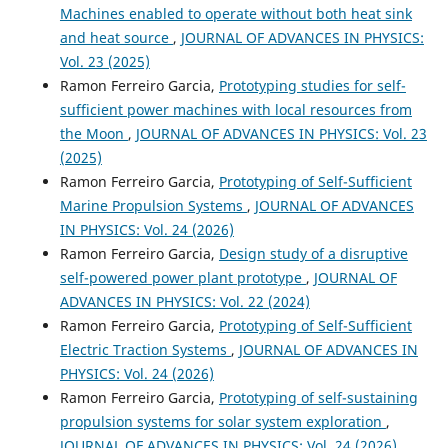
Machines enabled to operate without both heat sink
and heat source
,
JOURNAL OF ADVANCES IN PHYSICS:
Vol. 23 (2025)
Ramon Ferreiro Garcia,
Prototyping studies for self-
sufficient power machines with local resources from
the Moon
,
JOURNAL OF ADVANCES IN PHYSICS: Vol. 23
(2025)
Ramon Ferreiro Garcia,
Prototyping of Self-Sufficient
Marine Propulsion Systems
,
JOURNAL OF ADVANCES
IN PHYSICS: Vol. 24 (2026)
Ramon Ferreiro Garcia,
Design study of a disruptive
self-powered power plant prototype
,
JOURNAL OF
ADVANCES IN PHYSICS: Vol. 22 (2024)
Ramon Ferreiro Garcia,
Prototyping of Self-Sufficient
Electric Traction Systems
,
JOURNAL OF ADVANCES IN
PHYSICS: Vol. 24 (2026)
Ramon Ferreiro Garcia,
Prototyping of self-sustaining
propulsion systems for solar system exploration
,
JOURNAL OF ADVANCES IN PHYSICS: Vol. 24 (2026)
....
## DIRECTIONS
If a line of the records contains the word "ADVANCES", count it; give only the total.

## REPLY
6